The goal of this study at first was to discover what environmental factors such as school attendance and strength of family relationships may affect adolescent attitudes and behavior, said Scott Menard, coprincipal investigator on the project and research associate at IBS. Data were again collected from the respondents in 1992, when the respondents were 27 to 33 years old, to track life course trajectories that put some people on the path to problem behaviors.
A new phase of the study, which received a $6.8 million grant from the National Institute of Alcohol Abuse and Alcoholism and the Office of Behavioral and Social Research, will involve interviewing the original respondents, now in their 30s and 40s, their parents, and also the spouses and children of the original respondents. For the first time DNA samples will be collected from these individuals to study the heritable transmission of problem behaviors.

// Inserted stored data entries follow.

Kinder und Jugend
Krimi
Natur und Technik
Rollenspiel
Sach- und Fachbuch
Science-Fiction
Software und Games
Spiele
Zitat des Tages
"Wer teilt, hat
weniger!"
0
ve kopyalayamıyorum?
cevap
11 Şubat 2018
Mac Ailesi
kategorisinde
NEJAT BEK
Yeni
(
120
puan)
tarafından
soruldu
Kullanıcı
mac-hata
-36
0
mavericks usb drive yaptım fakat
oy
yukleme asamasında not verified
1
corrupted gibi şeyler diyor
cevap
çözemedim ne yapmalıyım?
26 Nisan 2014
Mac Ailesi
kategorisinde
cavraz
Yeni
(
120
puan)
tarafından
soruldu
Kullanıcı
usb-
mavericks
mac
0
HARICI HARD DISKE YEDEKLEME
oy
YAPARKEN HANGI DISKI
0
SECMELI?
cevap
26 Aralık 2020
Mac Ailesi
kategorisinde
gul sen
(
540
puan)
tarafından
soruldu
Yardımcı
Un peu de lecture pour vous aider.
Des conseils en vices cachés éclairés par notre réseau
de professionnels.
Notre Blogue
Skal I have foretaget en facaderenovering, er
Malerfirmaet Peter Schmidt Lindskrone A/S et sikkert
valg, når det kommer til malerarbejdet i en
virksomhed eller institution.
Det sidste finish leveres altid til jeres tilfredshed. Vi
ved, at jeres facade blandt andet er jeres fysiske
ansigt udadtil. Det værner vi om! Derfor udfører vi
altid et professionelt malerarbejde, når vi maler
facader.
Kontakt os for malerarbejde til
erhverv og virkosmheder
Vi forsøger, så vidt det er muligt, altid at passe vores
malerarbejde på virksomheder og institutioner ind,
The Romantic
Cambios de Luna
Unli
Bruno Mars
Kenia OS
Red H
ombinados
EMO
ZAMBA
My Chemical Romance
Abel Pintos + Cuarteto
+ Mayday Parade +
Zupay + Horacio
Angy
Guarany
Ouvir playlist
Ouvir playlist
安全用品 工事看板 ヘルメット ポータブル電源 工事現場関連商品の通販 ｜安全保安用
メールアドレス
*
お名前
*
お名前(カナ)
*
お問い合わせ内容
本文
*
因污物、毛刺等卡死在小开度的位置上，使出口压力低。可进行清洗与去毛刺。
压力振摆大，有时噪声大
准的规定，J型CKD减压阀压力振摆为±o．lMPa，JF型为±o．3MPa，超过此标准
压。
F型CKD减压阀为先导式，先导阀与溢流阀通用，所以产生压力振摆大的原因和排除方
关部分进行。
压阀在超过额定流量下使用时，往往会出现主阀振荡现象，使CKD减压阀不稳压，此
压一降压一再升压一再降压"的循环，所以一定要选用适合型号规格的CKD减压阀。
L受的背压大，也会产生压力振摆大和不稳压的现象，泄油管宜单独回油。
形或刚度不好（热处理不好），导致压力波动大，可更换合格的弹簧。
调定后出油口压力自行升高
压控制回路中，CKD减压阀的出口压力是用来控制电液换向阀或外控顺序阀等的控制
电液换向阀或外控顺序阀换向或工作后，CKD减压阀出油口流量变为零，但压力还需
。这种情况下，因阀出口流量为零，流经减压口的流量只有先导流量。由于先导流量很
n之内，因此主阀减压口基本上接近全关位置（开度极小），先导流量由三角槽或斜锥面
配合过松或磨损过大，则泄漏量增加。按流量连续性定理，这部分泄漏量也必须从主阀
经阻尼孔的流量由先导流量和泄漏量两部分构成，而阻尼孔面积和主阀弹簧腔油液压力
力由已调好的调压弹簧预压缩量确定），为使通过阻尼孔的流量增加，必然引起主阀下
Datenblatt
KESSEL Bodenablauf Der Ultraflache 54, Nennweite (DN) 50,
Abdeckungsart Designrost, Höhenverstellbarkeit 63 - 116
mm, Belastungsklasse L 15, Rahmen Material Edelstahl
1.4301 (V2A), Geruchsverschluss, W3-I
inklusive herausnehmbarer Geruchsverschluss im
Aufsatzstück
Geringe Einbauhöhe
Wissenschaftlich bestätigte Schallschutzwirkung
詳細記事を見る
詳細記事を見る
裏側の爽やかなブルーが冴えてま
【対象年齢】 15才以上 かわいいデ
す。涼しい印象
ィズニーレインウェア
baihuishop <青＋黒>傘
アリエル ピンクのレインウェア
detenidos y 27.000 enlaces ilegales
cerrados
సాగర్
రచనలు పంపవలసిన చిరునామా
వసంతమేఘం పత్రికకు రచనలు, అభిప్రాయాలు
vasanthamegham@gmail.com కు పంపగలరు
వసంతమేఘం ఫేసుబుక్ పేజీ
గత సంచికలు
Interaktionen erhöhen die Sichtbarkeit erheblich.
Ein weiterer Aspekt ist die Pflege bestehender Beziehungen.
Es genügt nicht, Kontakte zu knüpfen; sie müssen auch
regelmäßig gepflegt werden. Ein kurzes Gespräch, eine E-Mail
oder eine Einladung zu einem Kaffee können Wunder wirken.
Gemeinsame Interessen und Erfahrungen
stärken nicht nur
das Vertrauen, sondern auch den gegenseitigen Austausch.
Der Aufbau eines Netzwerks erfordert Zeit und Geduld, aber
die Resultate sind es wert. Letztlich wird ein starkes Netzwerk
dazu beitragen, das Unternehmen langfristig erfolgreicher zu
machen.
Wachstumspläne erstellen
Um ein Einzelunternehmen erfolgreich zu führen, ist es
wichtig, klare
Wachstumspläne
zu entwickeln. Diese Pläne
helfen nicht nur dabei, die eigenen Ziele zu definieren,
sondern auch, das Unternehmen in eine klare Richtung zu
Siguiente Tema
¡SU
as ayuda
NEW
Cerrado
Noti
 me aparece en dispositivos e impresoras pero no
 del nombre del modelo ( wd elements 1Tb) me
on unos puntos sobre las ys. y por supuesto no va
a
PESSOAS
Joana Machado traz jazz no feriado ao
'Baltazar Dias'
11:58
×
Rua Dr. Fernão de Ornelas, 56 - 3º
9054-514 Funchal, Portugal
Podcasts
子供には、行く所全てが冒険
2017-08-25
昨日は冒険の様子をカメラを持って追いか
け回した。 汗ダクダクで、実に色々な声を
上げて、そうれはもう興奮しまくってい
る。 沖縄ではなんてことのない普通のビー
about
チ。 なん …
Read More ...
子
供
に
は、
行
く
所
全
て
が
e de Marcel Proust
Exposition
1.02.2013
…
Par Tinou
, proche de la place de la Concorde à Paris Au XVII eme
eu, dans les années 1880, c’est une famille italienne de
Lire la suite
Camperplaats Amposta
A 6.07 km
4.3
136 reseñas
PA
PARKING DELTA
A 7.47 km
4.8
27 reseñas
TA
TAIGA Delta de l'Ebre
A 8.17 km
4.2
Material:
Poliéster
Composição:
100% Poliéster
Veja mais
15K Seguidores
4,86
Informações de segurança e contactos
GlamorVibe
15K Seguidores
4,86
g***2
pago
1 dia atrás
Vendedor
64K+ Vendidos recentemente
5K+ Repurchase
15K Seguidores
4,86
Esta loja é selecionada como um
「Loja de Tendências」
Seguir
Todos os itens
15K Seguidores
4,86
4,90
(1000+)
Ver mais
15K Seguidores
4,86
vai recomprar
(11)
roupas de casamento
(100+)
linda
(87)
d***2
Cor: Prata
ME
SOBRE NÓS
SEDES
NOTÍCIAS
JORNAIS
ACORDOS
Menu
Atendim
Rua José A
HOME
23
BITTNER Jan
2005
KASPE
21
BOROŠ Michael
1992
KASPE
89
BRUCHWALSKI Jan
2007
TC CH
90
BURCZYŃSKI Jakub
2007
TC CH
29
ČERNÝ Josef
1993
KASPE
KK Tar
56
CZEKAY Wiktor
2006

The collaboration of IBS and IBG is probably unique in the country in trying to understand to what extent environment and genetics together play a role in determining whether an individual will adopt a pattern of problem behaviors, said Michael Stallings, project coinvestigator, assistant professor of psychology, and research fellow in IBG. We know some environmental factors such as broken families, contribute to risk, but the environmental factors so far identified cant fully explain persistent problem behavior. Some people in unsupportive environments show a resiliency to such behavior. We think a combination of learned experiences and heritable traits may explain individual differences.
One of the outcomes of this research might be the ability to give future generations ideas about how to make informed decisions about their behavior. These researchers agree that it is neither environment nor genetics alone that determines the life course of an individual. Understanding the environmental risks as well as the genetic risk a person may carry for behavioral problems, might help individuals modify their environments in ways that reduce the risks of genetic vulnerabilities affecting their lives.